> **Task description**: Restate exactly the lines that run from the start of the records below to the line containing "مواد إعادة تثبيت", counting both ends, and nothing else; pictures stay out.

> **Excerpted records**:
↓↓↓

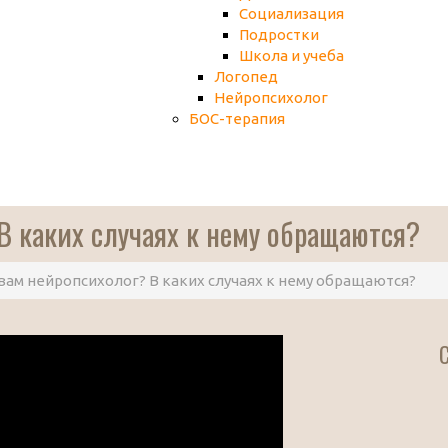
Социализация
Подростки
Школа и учеба
Логопед
Нейропсихолог
БОС-терапия
В каких случаях к нему обращаются?
вам нейропсихолог? В каких случаях к нему обращаются?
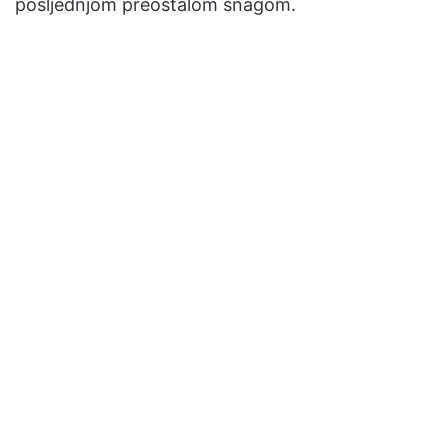
posljednjom preostalom snagom.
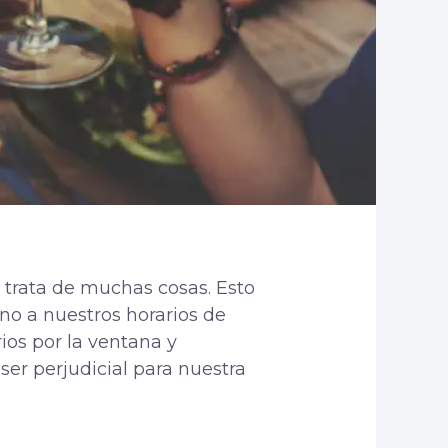
 trata de muchas cosas. Esto
no a nuestros horarios de
rios por la ventana y
er perjudicial para nuestra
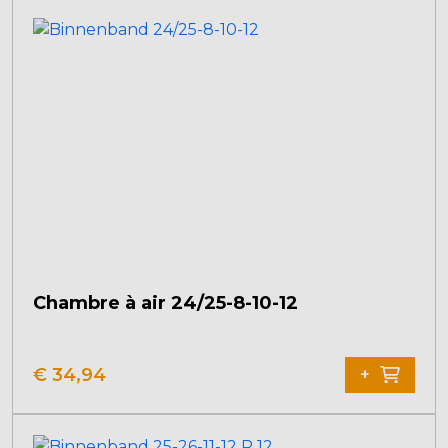
Chambre à air 24/25-8-10-12
€
34,94
+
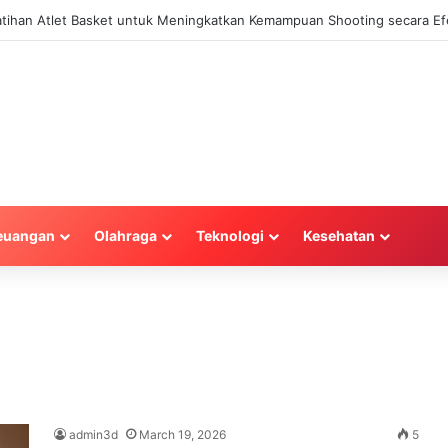
Latihan Atlet Basket untuk Meningkatkan Kemampuan Shooting secara Efe
euangan
Olahraga
Teknologi
Kesehatan
l
admin3d
March 19, 2026
5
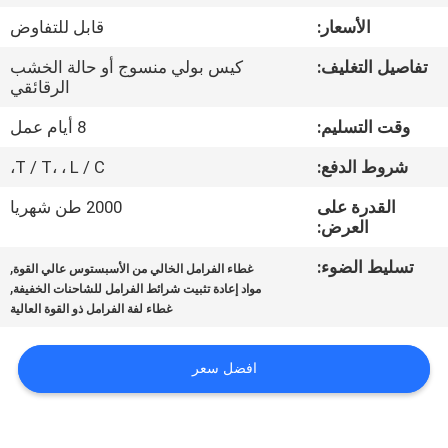
مراقبة
الأسعار:
قابل للتفاوض
الجودة
تفاصيل التغليف:
كيس بولي منسوج أو حالة الخشب
الرقائقي
اتصل
وقت التسليم:
8 أيام عمل
بنا
شروط الدفع:
T / T، ، L / C،
اطلب
القدرة على
2000 طن شهريا
العرض:
اقتباس
تسليط الضوء:
,
غطاء الفرامل الخالي من الأسبستوس عالي القوة
,
مواد إعادة تثبيت شرائط الفرامل للشاحنات الخفيفة
خريطة
غطاء لفة الفرامل ذو القوة العالية
الموقع
افضل سعر
PRIVACY
POLICY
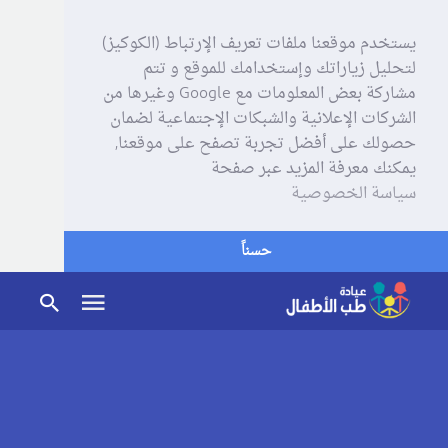
يستخدم موقعنا ملفات تعريف الإرتباط (الكوكيز)
لتحليل زياراتك وإستخدامك للموقع و تتم
مشاركة بعض المعلومات مع Google وغيرها من
الشركات الإعلانية والشبكات الإجتماعية لضمان
حصولك على أفضل تجربة تصفح على موقعنا,
يمكنك معرفة المزيد عبر صفحة
سياسة الخصوصية
حسناً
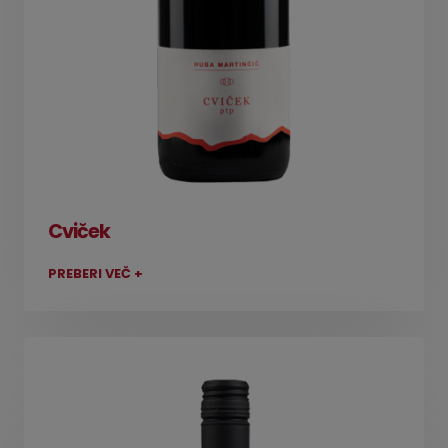
Cviček
PREBERI VEČ +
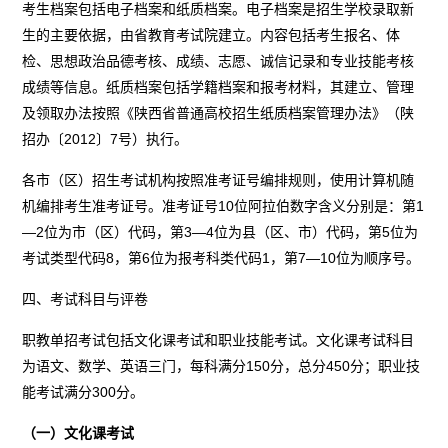
考生档案包括电子档案和纸质档案。电子档案是招生学校录取新
生的主要依据，由省教育考试院建立。内容包括考生报名、体
检、思想政治品德考核、成绩、志愿、诚信记录和专业技能考核
成绩等信息。纸质档案包括学籍档案和报考材料，其建立、管理
及领取办法按照《陕西省普通高校招生纸质档案管理办法》（陕
招办〔2012〕7号）执行。
各市（区）招生考试机构按照准考证号编排规则，使用计算机随
机编排考生准考证号。准考证号10位阿拉伯数字含义分别是：第1
—2位为市（区）代码，第3—4位为县（区、市）代码，第5位为
考试类型代码8，第6位为报考科类代码1，第7—10位为顺序号。
四、考试科目与评卷
职教单招考试包括文化课考试和职业技能考试。文化课考试科目
为语文、数学、英语三门，每科满分150分，总分450分；职业技
能考试满分300分。
（一）文化课考试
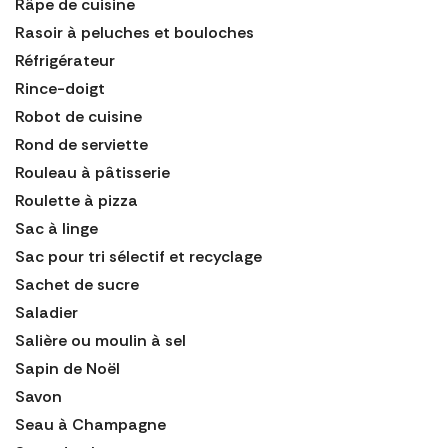
Râpe de cuisine
Rasoir à peluches et bouloches
Réfrigérateur
Rince-doigt
Robot de cuisine
Rond de serviette
Rouleau à pâtisserie
Roulette à pizza
Sac à linge
Sac pour tri sélectif et recyclage
Sachet de sucre
Saladier
Salière ou moulin à sel
Sapin de Noël
Savon
Seau à Champagne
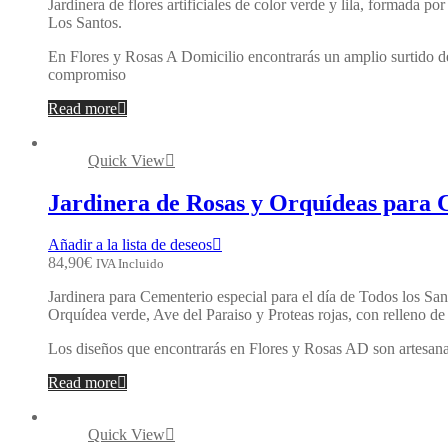
Jardinera de flores artificiales de color verde y lila, formada p
Los Santos.
En Flores y Rosas A Domicilio encontrarás un amplio surtido de
compromiso
Read more
Quick View
Jardinera de Rosas y Orquídeas para
Añadir a la lista de deseos
84,90
€
IVA Incluido
Jardinera para Cementerio especial para el día de Todos los San
Orquídea verde, Ave del Paraiso y Proteas rojas, con relleno de
Los diseños que encontrarás en Flores y Rosas AD son artesanal
Read more
Quick View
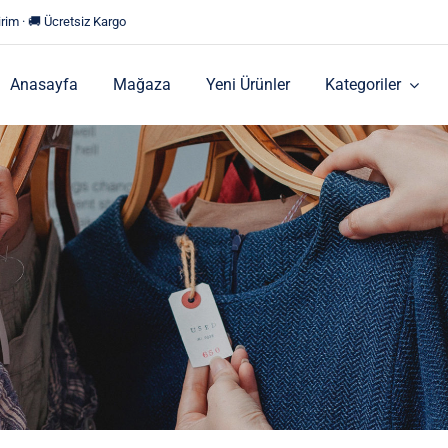
rim · 🚚 Ücretsiz Kargo
Anasayfa
Mağaza
Yeni Ürünler
Kategoriler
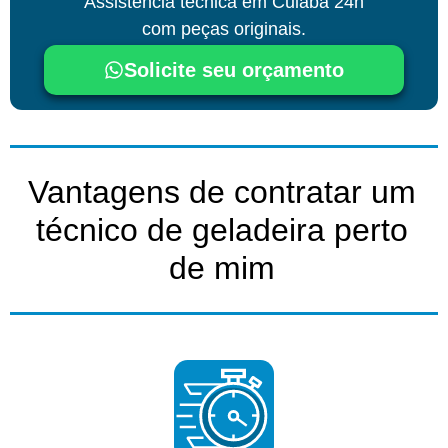
Assistência técnica
em Cuiabá
24h
com peças originais.
Solicite seu orçamento
Vantagens de contratar um
técnico de geladeira perto
de mim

↑↑↑

> **Task response**:
Социализация
Подростки
Школа и учеба
Логопед
Нейропсихолог
БОС-терапия
В каких случаях к нему обращаются?
вам нейропсихолог? В каких случаях к нему обращаются?
posljednjom preostalom snagom.
 trata de muchas cosas. Esto
no a nuestros horarios de
rios por la ventana y
er perjudicial para nuestra
Chambre à air 24/25-8-10-12
€
34,94
+
Latihan Atlet Basket untuk Meningkatkan Kemampuan Shooting secara Efe
euangan
Olahraga
Teknologi
Kesehatan
l
admin3d
March 19, 2026
5
مراقبة
الأسعار:
قابل للتفاوض
الجودة
تفاصيل التغليف:
كيس بولي منسوج أو حالة الخشب
الرقائقي
اتصل
وقت التسليم:
8 أيام عمل
بنا
شروط الدفع:
T / T، ، L / C،
اطلب
القدرة على
2000 طن شهريا
العرض:
اقتباس
تسليط الضوء:
,
غطاء الفرامل الخالي من الأسبستوس عالي القوة
,
مواد إعادة تثبيت شرائط الفرامل للشاحنات الخفيفة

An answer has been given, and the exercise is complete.